I'm looking to fit some cupboards/bookshelves in a study so I've been playing about with designs.










Three things where I'd welcome some ideas and opinions:

1. I am thinking of sliding doors for the cupboards. Any design tips for these? I'm considering using sliding fittings from Henderson

Could I get away with sliding slots made up just from wood? Or routed?
Would you suggest making up doors in mdf? Mortice jointed wood panels? Should I go for a single run of doors or paired sets ?

2. What variation to the slightly monotenous run of shelves would you chose? 

3. What finish would you go for? I would default back to painted wood (if it was MDF) but a darker veneer finish might be nice ... I am not sure I could afford solid wood but if could something like cherry?


----------



## JoinerySolutions (5 Apr 2010)

kingcod":wz1g1oyk said:


> 1. I am thinking of sliding doors for the cupboards. Any design tips for these? I'm considering using sliding fittings from
> Could I get away with sliding slots made up just from wood? Or routed?


You can get U channel plastic sections from most diy stores that you can route into the cabinet for the doors to slide in, you may need to rebate the top and bottom of the doors to fit(with a clearance tolerance).
Would you suggest making up doors in mdf? Mortice jointed wood panels?


kingcod":wz1g1oyk said:


> Should I go for a single run of doors or paired sets ?


Paired sets tend to look smarter, but the choice is really maker/owner preference.


kingcod":wz1g1oyk said:


> 2. What variation to the slightly monotenous run of shelves would you chose?


Go for adjustable shelving using shelf pegs, that fit into pre-drilled holes, or go for tonk strip also called library strips, then set each shelf to suit the size of item on it.


kingcod":wz1g1oyk said:


> 3. What finish would you go for? I would default back to painted wood (if it was MDF) but a darker veneer finish might be nice ... I am not sure I could afford solid wood but if could something like cherry?

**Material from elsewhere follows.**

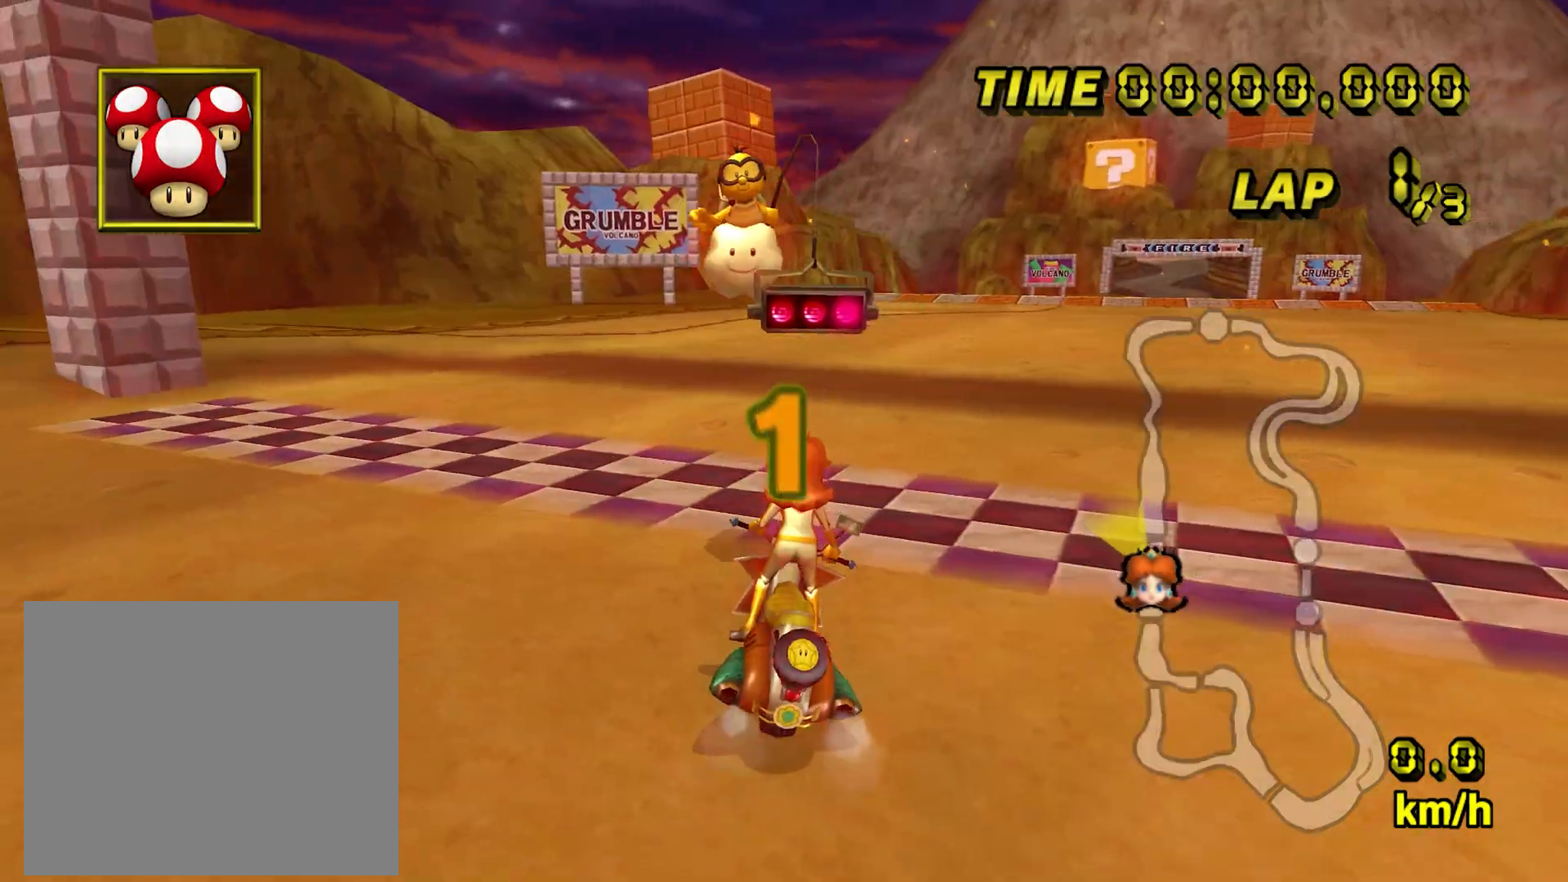
{"dt_ms": 1000, "buttons": ["A"], "left_stick": "left"}
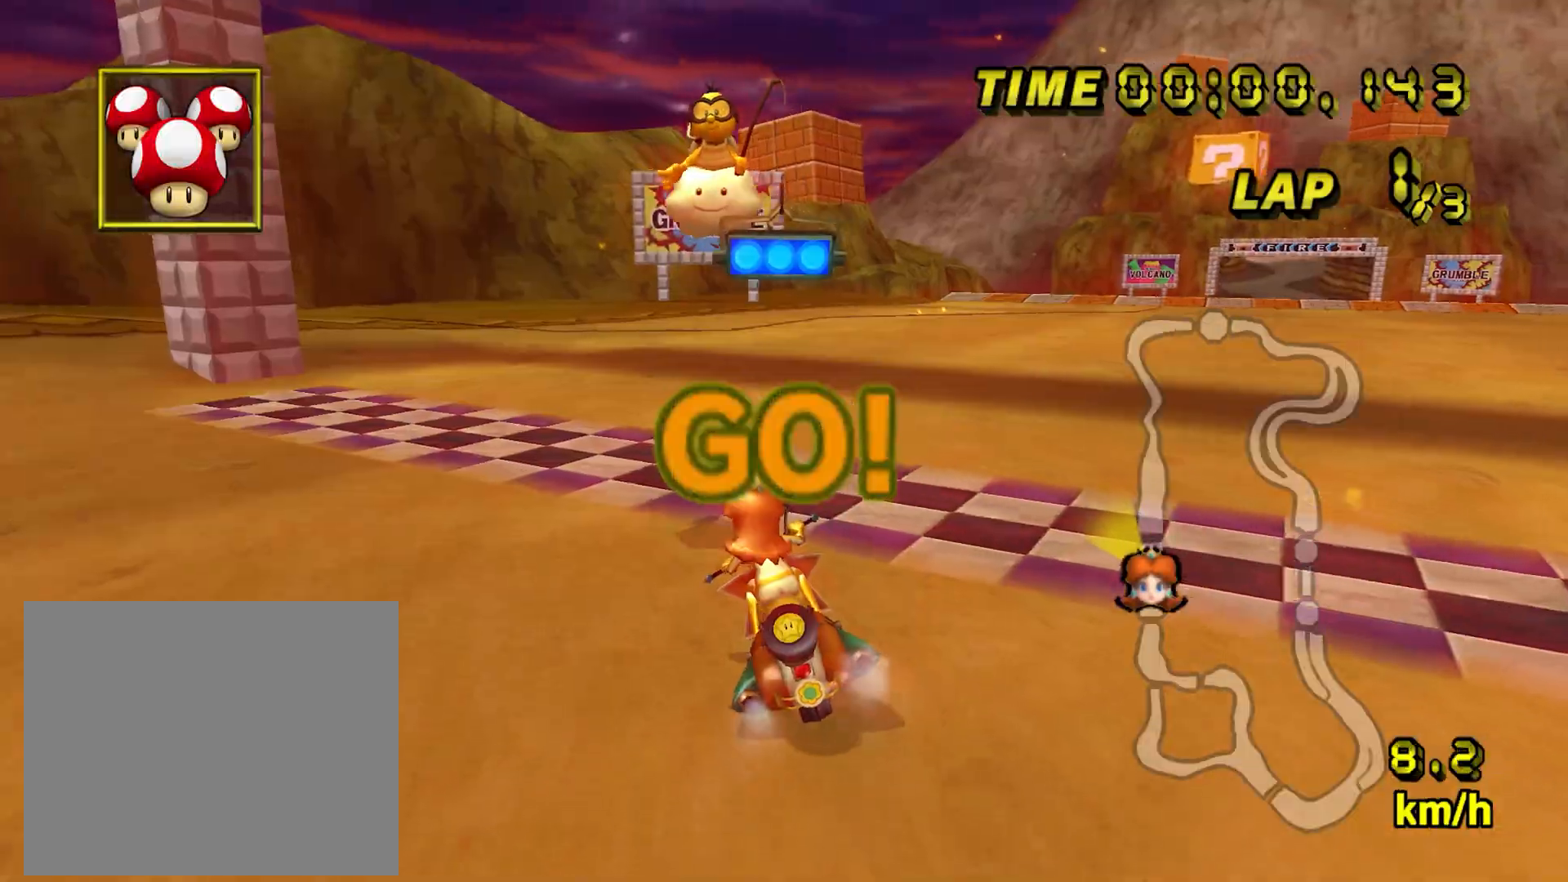
{"dt_ms": 500, "buttons": ["A"], "left_stick": "left", "events": []}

If funds allow solid timber of choice, however, I made some built in units from mdf many years ago in my first house that were MDF and stained mahogany colour. These were primed or spit coated with shellac to give an even stain colouration and turned out really well. (Sadly the pics of them went the same way as my marriage so cannot show details.)
Paint if you prefer a particular colour or want to blend in with current decor.
HTH, Rob.


----------